Effect of a Propolis Tablet on the Saliva and the Amount of Adolescent Dental Plaque Microbes

Phase 2

Completed

• Conditions: Dental Plaque
• Interventions: Drug: Propolis tablet to limit dental biofilm; Drug: Xilytol tablet to limit dental biofilm

• Registration Number: NCT03394729
• Lead Sponsor: Universidade Federal do Rio de Janeiro

Brief Summary

The aim of the present study was to evaluate the effect of a xylitol containing propolis tablet on the salivary pH, total microorganisms count and soluble and insoluble extracellular polysaccharide concentration of the dental biofilm of adolescents in a randomized controlled clinical trial. In addition, evaluate the acceptability of the individuals regarding the characteristics of the tablets (appearance, taste, aroma and texture) through a questionnaire. To that end, healthy adolescents between 10 and 19 years old, without active carious lesions, who seek care at the Pediatric Dentistry Clinic of the Universidade Federal do Rio de Janeiro (UFRJ) will be randomly assigned to the two groups of the study: control group (propolis- consumers of tablets with propolis), respecting an interval of 30 days of rest between the consumption of the tablets. The study will be cross-checked and the principal investigator will be blind. The tablets will be given to the participants on an exact number of days of use and they will be instructed to consume two tablets per day for 7 uninterrupted days. After 30 days of interval, they will consume the other type of tablet with the same recommendations of the first one. The total non-stimulated saliva collection will be performed at the beginning of the study (before the consumption of the tablets) and 7 days after the intervention of each type of tablet, as well as the collection of the dental biofilm. Saliva and biofilm samples from all individuals will be identified and later analyzed in the laboratory, on the same day of collection, to measure the salivary pH, with the aid of a phmeter, and evaluation of the growth of total microorganisms (CFU / mg biofilm ), respectively. From the biofilm collected and stored in saline, concentrations of soluble and insoluble extracellular polysaccharides will also be measured by means of a spectrophotometer. Statistical tests will be used to compare the groups, with a significance level of 5%. As results, the propolis-containing tablet is expected to increase the salivary pH and decrease the number of total microorganisms in the dental biofilm.

Detailed Description

Test tablets (with xylitol and propolis) and control (xylitol only) will be offered in an exact number of days of use to be consumed orally. Collection of total non-stimulated saliva and dental biofilm will be performed at the beginning of the study (before tablet consumption) and 7 days after the intervention. Saliva samples from each individual will be collected in separate containers as well as the biofilm samples, both at baseline and after 7 days, for both types of pellets and both tests.

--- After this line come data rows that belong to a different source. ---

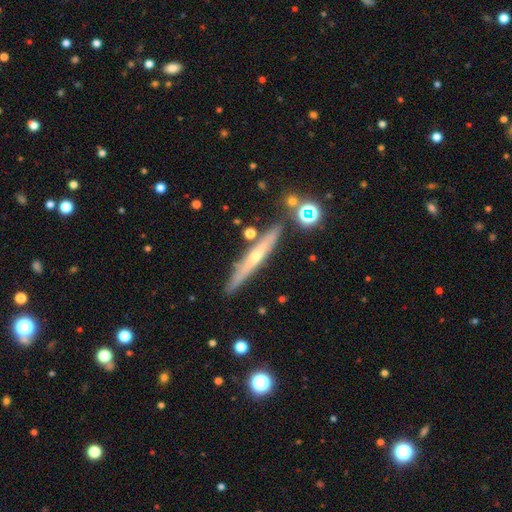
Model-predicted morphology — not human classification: This appears to be a featured or disk galaxy (62%) viewed edge-on (92%) with a rounded central bulge (66%). Merging: none (83%).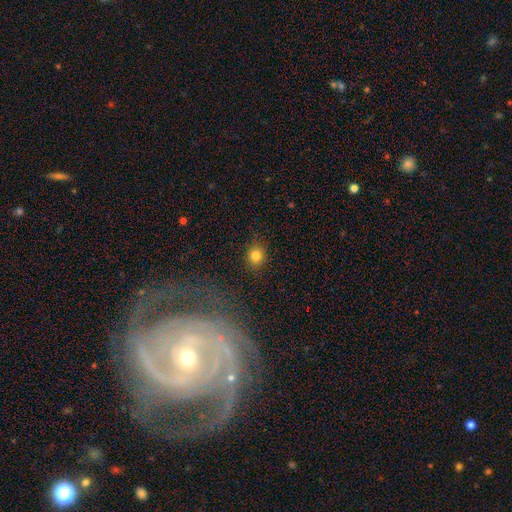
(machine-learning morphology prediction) type=smooth (81%); roundness=round (78%); merging=none (86%).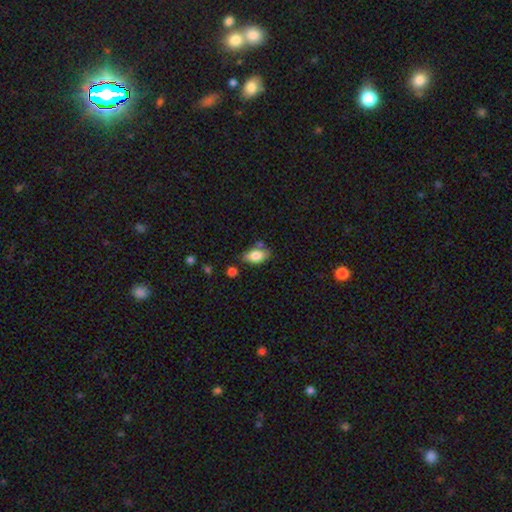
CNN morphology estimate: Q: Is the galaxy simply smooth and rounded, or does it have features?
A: smooth — 80%.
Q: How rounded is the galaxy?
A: in between — 90%.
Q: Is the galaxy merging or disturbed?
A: none — 66%.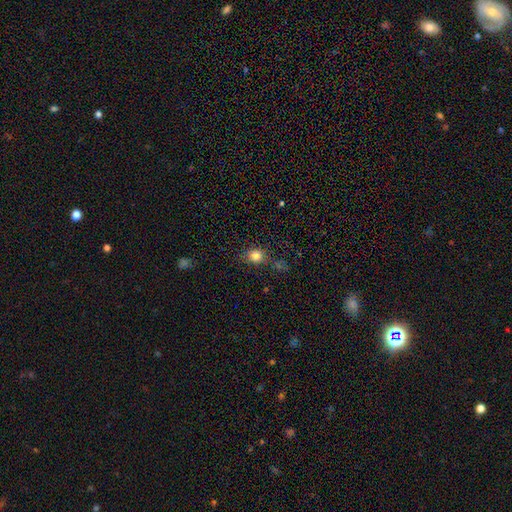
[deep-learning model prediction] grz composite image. It shows a smooth galaxy with no disk features (80%) that is round (74%). Merging: none (77%).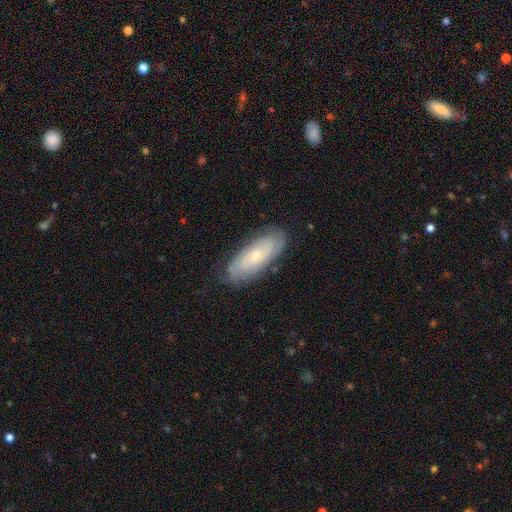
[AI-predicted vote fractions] Overall: featured or disk (60%; smooth 33%). Edge-on disk: no (87%). Bar: no (73%). Spiral arms: yes (86%). Bulge size: small (70%). Merging: none (81%).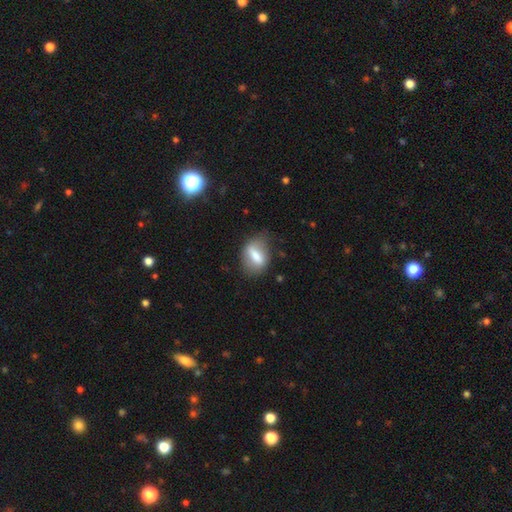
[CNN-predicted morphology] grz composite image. It shows a smooth galaxy with no disk features (58%) that is in between round and cigar-shaped (70%). Merging: none (69%).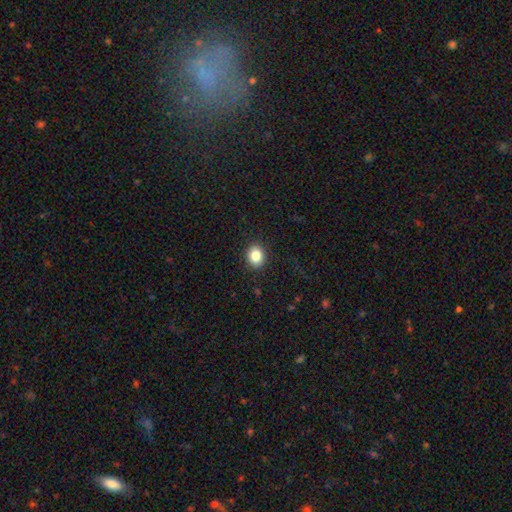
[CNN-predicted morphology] This appears to be a smooth galaxy with no disk features (85%) that is round (57%). Merging: none (90%).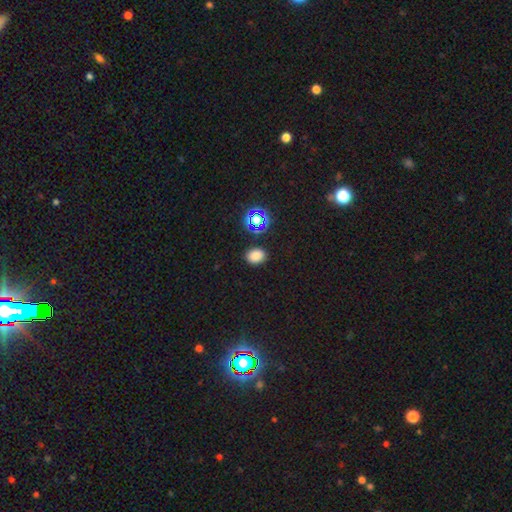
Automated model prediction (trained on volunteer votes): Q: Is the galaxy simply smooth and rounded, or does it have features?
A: smooth — 76%.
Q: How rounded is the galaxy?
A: in between — 59%.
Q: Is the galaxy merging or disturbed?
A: none — 85%.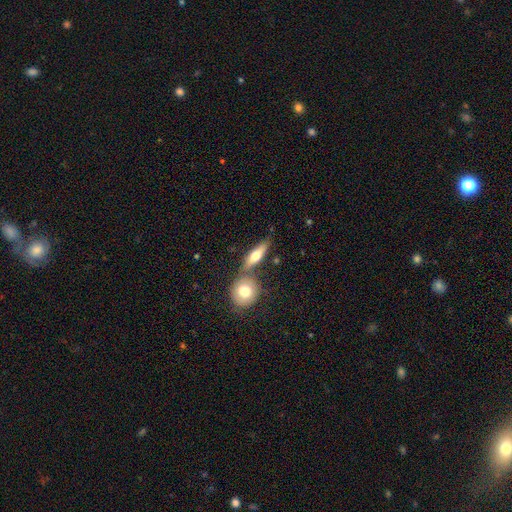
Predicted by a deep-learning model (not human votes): smooth 59%, featured or disk 34%, star or artifact 7%. Down the decision tree: how rounded — in between (49%); merging — none (54%).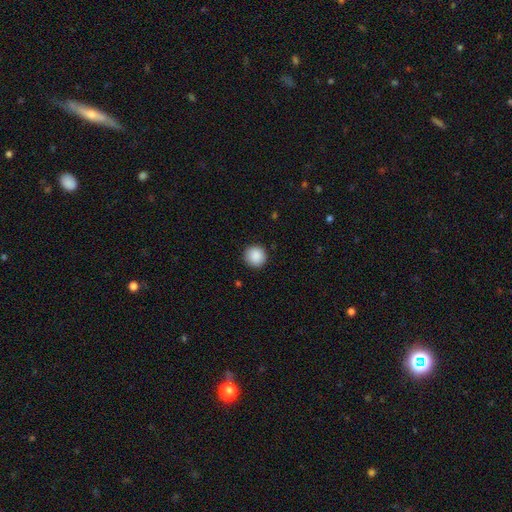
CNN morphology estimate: smooth 89%, star or artifact 8%, featured or disk 3%. Down the decision tree: how rounded — round (95%); merging — none (91%).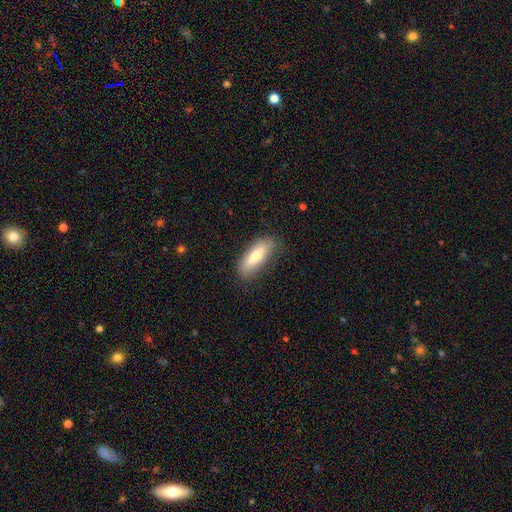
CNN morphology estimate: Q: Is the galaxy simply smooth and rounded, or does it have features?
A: smooth — 73%.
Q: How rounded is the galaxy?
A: in between — 57%.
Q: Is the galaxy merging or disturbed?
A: none — 84%.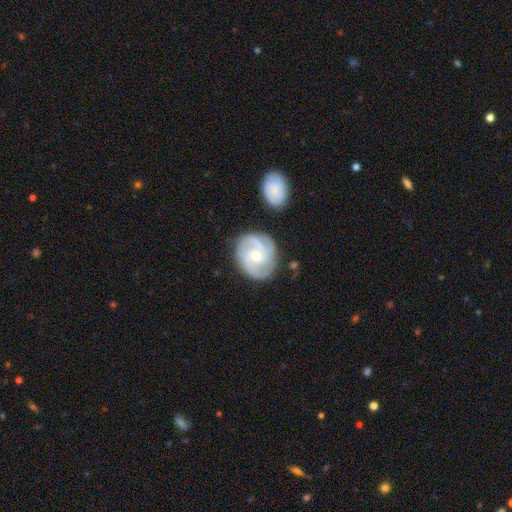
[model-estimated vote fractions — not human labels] smooth_or_featured: featured or disk (p=0.87) [alt: smooth p=0.09]
disk_edge_on: no (p=0.98) [alt: yes p=0.02]
bar: no (p=0.65) [alt: weak p=0.30]
has_spiral_arms: yes (p=0.98) [alt: no p=0.02]
spiral_winding: tight (p=0.54) [alt: medium p=0.39]
spiral_arm_count: 3 (p=0.60) [alt: 2 p=0.14]
bulge_size: moderate (p=0.51) [alt: small p=0.45]
merging: none (p=0.80) [alt: minor disturbance p=0.13]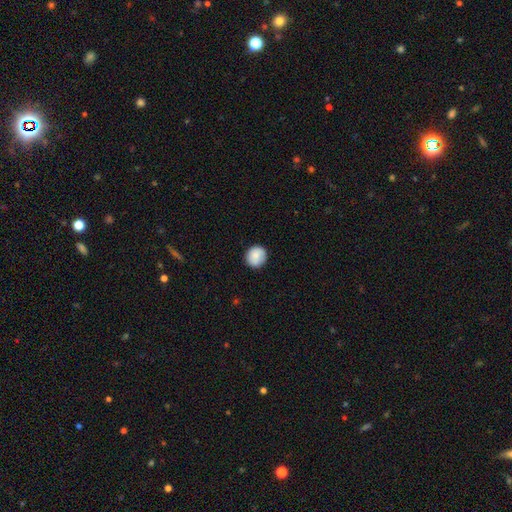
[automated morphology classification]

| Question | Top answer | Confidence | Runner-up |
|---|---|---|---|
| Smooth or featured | smooth | 83% | featured or disk (10%) |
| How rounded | round | 88% | in between (11%) |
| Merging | none | 88% | minor disturbance (9%) |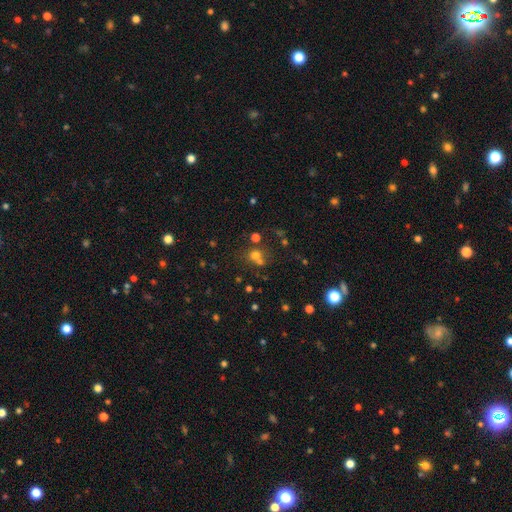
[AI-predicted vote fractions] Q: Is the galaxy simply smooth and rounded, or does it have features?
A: smooth — 64%.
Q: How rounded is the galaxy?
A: round — 82%.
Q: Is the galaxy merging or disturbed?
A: none — 53%.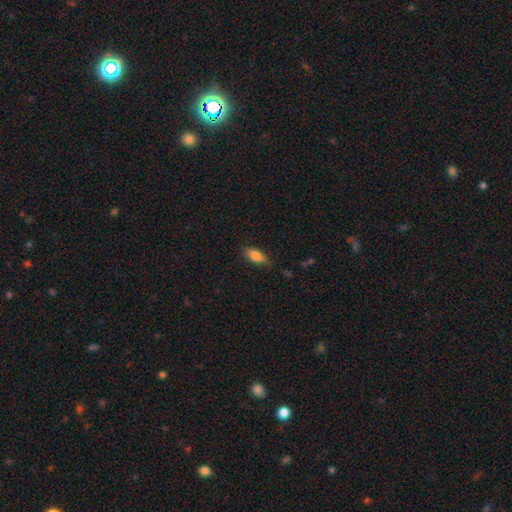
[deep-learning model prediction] Morphology: type=smooth (81%); roundness=in between (80%); merging=none (76%).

All individuals (n=300) will use the tablet with and without propolis, respecting interval of 30 days without consumption of any other tablet or substance containing propolis and/or xylitol.

Study Timeline

• Study Start: 2017-09-29
• Study First Submitted: 2017-12-26
• Study First Submitted QC: 2018-01-03
• Study First Posted: 2018-01-09
• Primary Completion: 2020-10-21
• Study Completion: 2020-10-21
• Status Verified: 2020-11
• Last Update Submitted: 2020-11-03
• Last Update Posted: 2020-11-04

Recruitment & Eligibility

• Status: COMPLETED
• Sex: All
• Target Recruitment: 30

Inclusion Criteria

• Individuals aged 10-19 years;
• Both genders;
• Individuals without cavitary caries lesions;
• Healthy individuals without any systemic diseases.

Exclusion Criteria

• Individuals intolerant to some component of the propolis-containing tablet;
• Subjects undergoing antimicrobial treatment during the course of the study or for a period of 30 days prior to the study;
• Individuals who used products containing xylitol up to 30 days before the start of study or during the course of the study;
• Individuals who used products containing propolis up to 30 days before the start of the study or during the course of the study;
• Individuals with orthodontic appliances;
• Individuals who are using oral mouthwashes during the period of study;
• Individuals with a history of intraoral surgery within the last 6 months;
• Individuals who are making use of products rich in polyphenols: coffee, mate, acai, in the previous period (30 days) and during the research;
• Individuals who consume alcohol.

Study & Design

• Study Type: INTERVENTIONAL
• Study Design: CROSSOVER

Arm && Interventions

Group	Intervention	Description
Propolis tablet to limit dental biofilm	Propolis tablet to limit dental biofilm	Individuals will be instructed to consume the tablet with propolis and xilytol to control dental biofilm, twice a day (at 10am and 5pm) for 7 days, giving a 30 day interval between the test and the control tablet.
Xilytol tablet to limit dental biofilm	Xilytol tablet to limit dental biofilm	Individuals will be instructed to consume the tablet with xilytol to control dental biofilm, twice a day (at 10am and 5pm) for 7 days, giving a 30 day interval between the test and the control tablet.

Primary Outcome Measures

Name	Time	Method
Total microorganism count of adolescents biofilm	7 days	Effect of xylitol tablets with and without propolis on the total microorganism count of adolescents biofilm using the scattering technique, considering the number of CFU/mg of biofilm.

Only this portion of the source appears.